Hija de Steve Jobs revela que su padre tenía sexo con su madrastra delante de ella y le decía que olía a inodoro

Lisa Brennan-Jobs contó al New York Times que su padre la obligaba a presenciar sus escenas íntimas con su madrastra y antes de morir le dijo que 'olía a inodoro'.

Por: Redacción Trome

La terrible relación de Steve Jobs y su hija Lisa Brennan-Jobs ha quedado al descubierto en un nuevo libro donde la joven revela fragmentos de su historia con el creador de Apple y cómo este la abandonó porque era un obstáculo en su crecimiento profesional.

El New York Times entrevistó a Lisa Brennan-Jobs, quien contó detalles de 'Small Fry', el libro que escribió para dar a conocer ese lado oscuro, frío y cruel de Steve Jobs, el amo y señor de Apple y cuya publicación sale a la venta este 4 de septiembre en Estados Unidos.

En el libro Lisa Brennan-Jobs cuenta que Steve Jobs rechazó por años a tener una relación con ella y en el lecho de su muerte le dijo que no heredará nada de su inmensa fortuna como fundador de Apple.

De acuerdo con Lisa, Steve Jobs besaba y acariciaba a su nueva esposa en el pecho, y al mismo tiempo le prohibía a su hija que saliera de la habitación.
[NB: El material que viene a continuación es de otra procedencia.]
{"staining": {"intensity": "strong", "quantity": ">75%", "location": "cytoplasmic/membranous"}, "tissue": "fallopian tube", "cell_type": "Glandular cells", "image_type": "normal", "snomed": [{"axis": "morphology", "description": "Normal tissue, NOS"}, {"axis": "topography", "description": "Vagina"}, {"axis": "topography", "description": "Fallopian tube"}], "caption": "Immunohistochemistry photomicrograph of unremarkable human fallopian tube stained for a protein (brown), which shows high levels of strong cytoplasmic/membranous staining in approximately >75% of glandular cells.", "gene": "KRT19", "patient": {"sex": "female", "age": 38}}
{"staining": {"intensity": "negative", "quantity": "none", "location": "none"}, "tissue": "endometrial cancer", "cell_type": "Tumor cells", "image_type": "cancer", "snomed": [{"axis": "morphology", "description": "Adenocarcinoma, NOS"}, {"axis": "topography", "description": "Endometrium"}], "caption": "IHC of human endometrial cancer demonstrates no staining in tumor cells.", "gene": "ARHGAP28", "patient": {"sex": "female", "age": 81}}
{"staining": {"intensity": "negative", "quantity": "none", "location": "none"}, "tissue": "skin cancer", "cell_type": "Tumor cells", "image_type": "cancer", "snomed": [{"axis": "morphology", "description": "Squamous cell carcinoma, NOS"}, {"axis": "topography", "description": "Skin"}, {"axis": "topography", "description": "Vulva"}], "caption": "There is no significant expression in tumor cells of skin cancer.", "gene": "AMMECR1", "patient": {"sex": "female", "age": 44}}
Como resultado, la niña se veía obligada a permanecer en el lugar y mirar para otro lado.

"Quédate aquí, tenemos un momento familiar, es importante que intentes formar parte de esta familia", recuerda Lisa Brennan-Jobs las palabras de su padre.

"HUELES A INODORO"

En otro relato, Lisa Brennan-Jobs cuenta el momento en que visitó a su padre en su lecho de muerte, es aquí donde el genio de Apple al verla le dijo: "hueles a inodoro" y que nunca le dio dinero extra, pues a pesar de su inmensa fortuna, quería enseñarle el valor del dinero y que 'temía' que este la pudiera arruinar.

Lisa Brennan-Jobs aclaró que su papá jamás trató de abusar de ella, pero que este ridiculizó en repetidas ocasiones las relaciones amorosas de su hija y bromeaba sobre temas sexuales.

En otro momento, cuando su madre encontró una hermosa casa y le pidió a Steve Jobs que se la comprara a ella y a su hija, aceptó que era agradable, pero se lo compró y se mudó con su esposa, Laurene Powell Jobs.